WHAT MEDITATION IS NOT
Sometimes practitioners of meditation are accused of being too focused on themselves, of wallowing in egocentric introspection and failing to be concerned with others. But we cannot regard as selfish a process whose goal is to root out the obsession with self and to cultivate altruism. This would be like blaming an aspiring doctor for spending years studying medicine before beginning to practice.
There are a fair number of cliches in circulation about meditation. Let me point out again that meditation is not an attempt to create a blank mind by blocking our thoughts - which is impossible anyway. Nor is it engaging the mind in endless cogitation in an attempt to analyze the past or anticipate the future. Neither is it a simple process of relaxation in which inner conflicts are temporarily suspended in a vague, amorphous state of consciousness. there is not much point in resting in a state of inner bewilderment, There is indeed an element of relaxation in meditation, but it is connected with the relief that comes from letting go of hopes and fears, of attachments and the whims of the ego that never stop feeding our inner conflicts.

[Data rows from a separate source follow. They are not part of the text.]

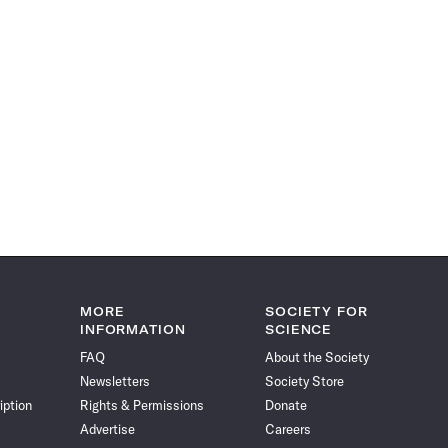
MORE
SOCIETY FOR
INFORMATION
SCIENCE
FAQ
About the Society
Newsletters
Society Store
iption
Rights & Permissions
Donate
Advertise
Careers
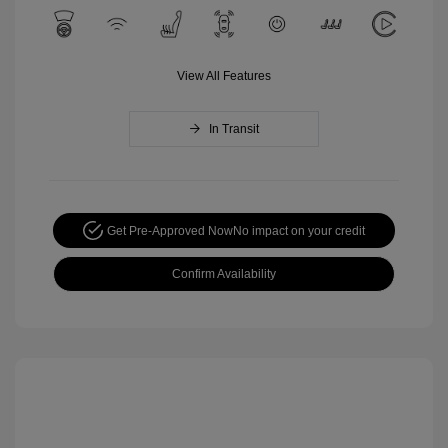
View All Features
In Transit
Get Pre-Approved Now
No impact on your credit
Confirm Availability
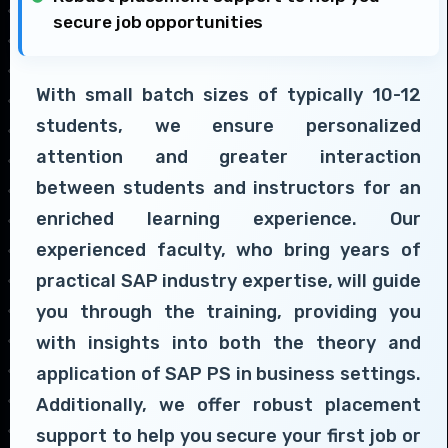
secure job opportunities
With small batch sizes of typically 10-12
students, we ensure personalized
attention and greater interaction
between students and instructors for an
enriched learning experience. Our
experienced faculty, who bring years of
practical SAP industry expertise, will guide
you through the training, providing you
with insights into both the theory and
application of SAP PS in business settings.
Additionally, we offer robust placement
support to help you secure your first job or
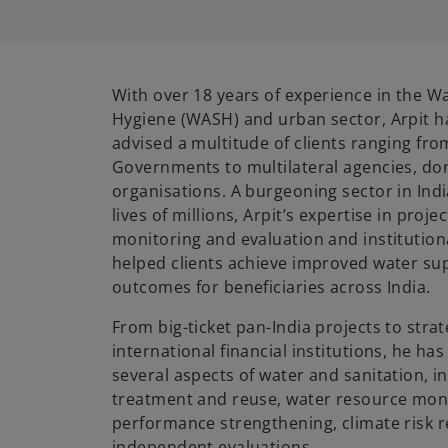
i
With over 18 years of experience in the Wa
Hygiene (WASH) and urban sector, Arpit 
advised a multitude of clients ranging fro
Governments to multilateral agencies, don
organisations. A burgeoning sector in Indi
lives of millions, Arpit’s expertise in pro
monitoring and evaluation and institutio
helped clients achieve improved water sup
outcomes for beneficiaries across India.
From big-ticket pan-India projects to stra
international financial institutions, he h
several aspects of water and sanitation, 
treatment and reuse, water resource monit
performance strengthening, climate risk r
independent evaluations.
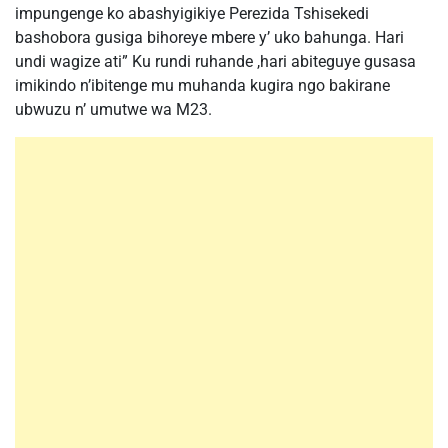
impungenge ko abashyigikiye Perezida Tshisekedi
bashobora gusiga bihoreye mbere y’ uko bahunga. Hari
undi wagize ati” Ku rundi ruhande ,hari abiteguye gusasa
imikindo n’ibitenge mu muhanda kugira ngo bakirane
ubwuzu n’ umutwe wa M23.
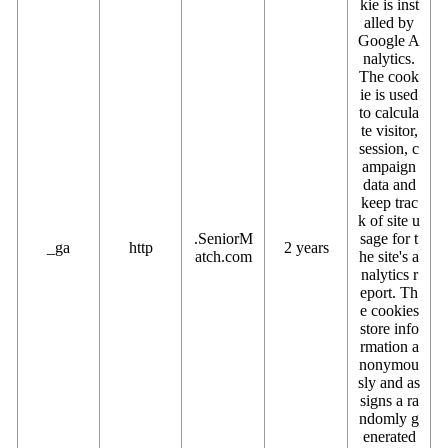
kie is inst
alled by
Google A
nalytics.
The cook
ie is used
to calcula
te visitor,
session, c
ampaign
data and
keep trac
k of site u
.SeniorM
sage for t
_ga
http
2 years
atch.com
he site's a
nalytics r
eport. Th
e cookies
store info
rmation a
nonymou
sly and as
signs a ra
ndomly g
enerated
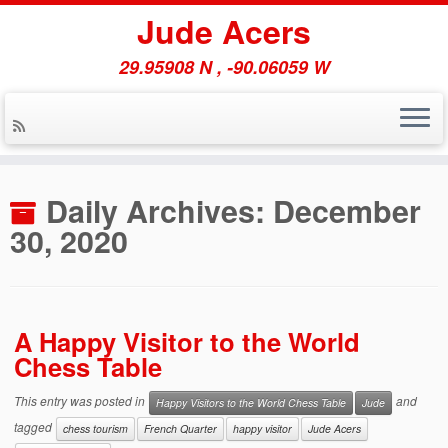
Jude Acers
29.95908 N , -90.06059 W
Skip
to
Daily Archives:
December
content
30, 2020
A Happy Visitor to the World
Chess Table
This entry was posted in
and
Happy Visitors to the World Chess Table
Jude
tagged
chess tourism
French Quarter
happy visitor
Jude Acers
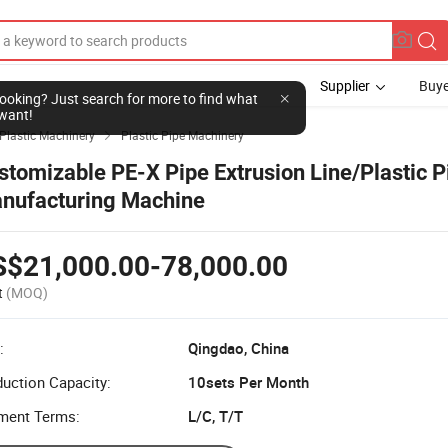
Supplier
Buye
l looking? Just search for more to find what
want!
Plastic Machinery
Plastic Pipe Machinery

stomizable PE-X Pipe Extrusion Line/Plastic P
nufacturing Machine
S$21,000.00-78,000.00
t
(MOQ)
:
Qingdao, China
uction Capacity:
10sets Per Month
ment Terms:
L/C, T/T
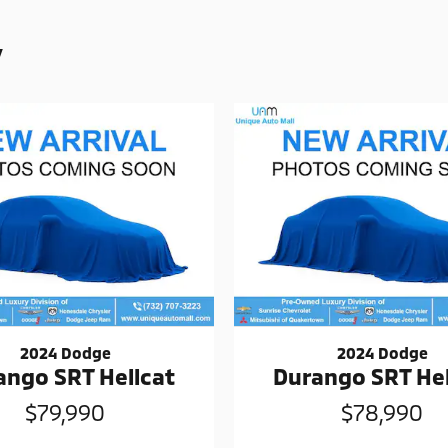
y
2024 Dodge
2024 Dodge
ango SRT Hellcat
Durango SRT Hel
$79,990
$78,990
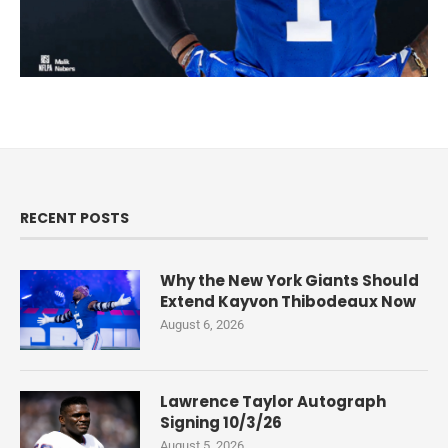
RECENT POSTS
Why the New York Giants Should
Extend Kayvon Thibodeaux Now
August 6, 2026
Lawrence Taylor Autograph
Signing 10/3/26
August 5, 2026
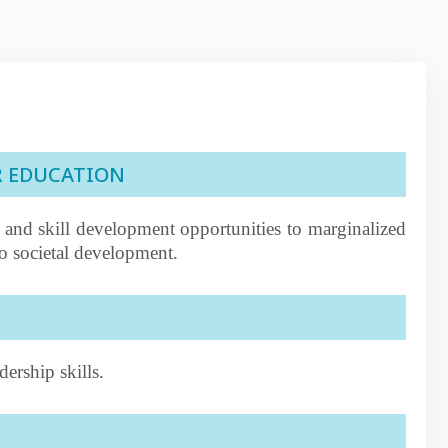
R EDUCATION
 and skill development opportunities to marginalized
o societal development.
ership skills.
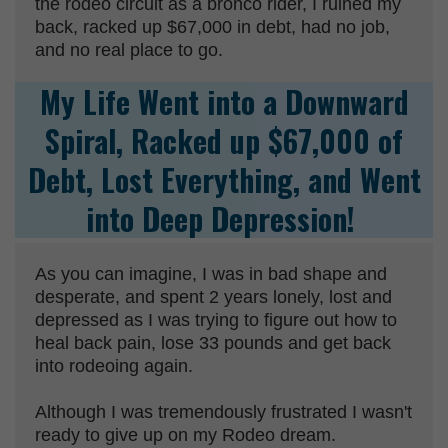
the rodeo circuit as a bronco rider, I ruined my
back, racked up $67,000 in debt, had no job,
and no real place to go.
My Life Went into a Downward
Spiral, Racked up $67,000 of
Debt, Lost Everything, and Went
into Deep Depression!
As you can imagine, I was in bad shape and
desperate, and spent 2 years lonely, lost and
depressed as I was trying to figure out how to
heal back pain, lose 33 pounds and get back
into rodeoing again.
Although I was tremendously frustrated I wasn't
ready to give up on my Rodeo dream.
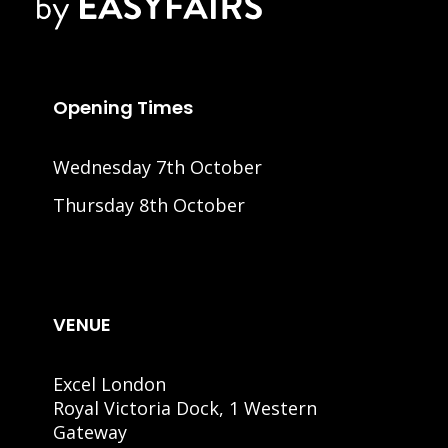
Opening Times
Wednesday 7th October
Thursday 8th October
VENUE
Excel London
Royal Victoria Dock, 1 Western
Gateway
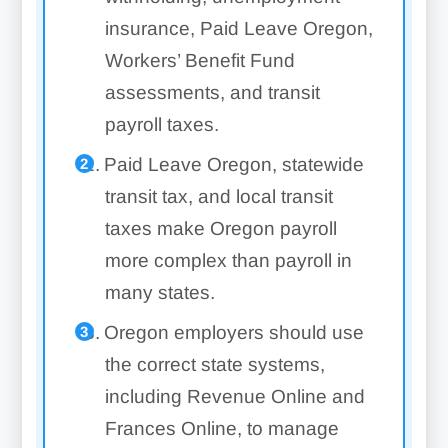
insurance, Paid Leave Oregon,
Workers’ Benefit Fund
assessments, and transit
payroll taxes.
Paid Leave Oregon, statewide
transit tax, and local transit
taxes make Oregon payroll
more complex than payroll in
many states.
Oregon employers should use
the correct state systems,
including Revenue Online and
Frances Online, to manage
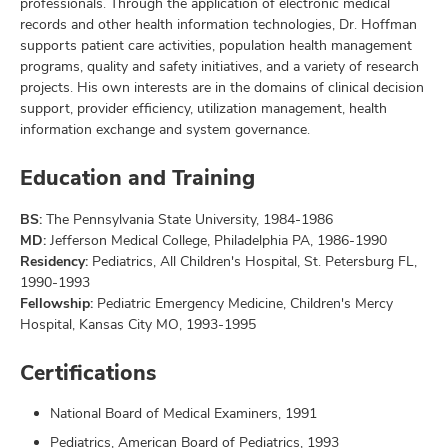
professionals. Through the application of electronic medical
records and other health information technologies, Dr. Hoffman
supports patient care activities, population health management
programs, quality and safety initiatives, and a variety of research
projects. His own interests are in the domains of clinical decision
support, provider efficiency, utilization management, health
information exchange and system governance.
Education and Training
BS:
The Pennsylvania State University, 1984-1986
MD:
Jefferson Medical College, Philadelphia PA, 1986-1990
Residency:
Pediatrics, All Children's Hospital, St. Petersburg FL,
1990-1993
Fellowship:
Pediatric Emergency Medicine, Children's Mercy
Hospital, Kansas City MO, 1993-1995
Certifications
National Board of Medical Examiners, 1991
Pediatrics, American Board of Pediatrics, 1993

Meditation is not, as some people think, a means of escaping reality. On the contrary, its object is to make us see reality as it is, right in the midst of our experience, to unmask the deep causes of our suffering, and to dispel mental confusion. We develop a kind of understanding that comes from a clearer view of reality. To reach this understanding, we meditate, for example, on the interdependence of all phenomena, on their transitory character, and on the nonexistence of the ego perceived as a solid and independent entity.
Meditations on these themes are based on the experience of generations of meditators who have devoted their lives to observing the automatic, mechanical patterns of thought and the nature of consciousness. Then they taught empirical methods for developing mental clarity, alertness, inner freedom, altruistic love, compassion. However, we cannot merely rely on their words to free ourselves from suffering. We must discover for ourselves the value of the methods these wise people taught and confirm for ourselves the conclusions they reached. this process requires determination, enthusiasm, perseverance, and what the 8th-century monk and scholar Shantideva called "joy in virtuous ways."
Thus we begin by observing and understanding how thoughts multiply by association with each other and create a whole world of emotions, of joy and suffering. then we penetrate the screen of thoughts and glimpse the fundamental component of consciousness: the primal cognitive faculty from which all thoughts arise.
ADVENTURE TOWARD HAPPINESS
If we consider that the potential benefit of meditation is to give us a new experience of the world each moment of our lives, then it does not seem excessive to spend at least twenty minutes a day getting to know our mind better and training it toward this kind of openness. The fruition of meditation could be described as an optimal way of being, or as genuine happiness. This true and lasting happiness is a profound sense of having realized to the utmost the potential we have within us for wisdom and accomplishment. working toward this kind of fulfillment is an adventure worth embarking on.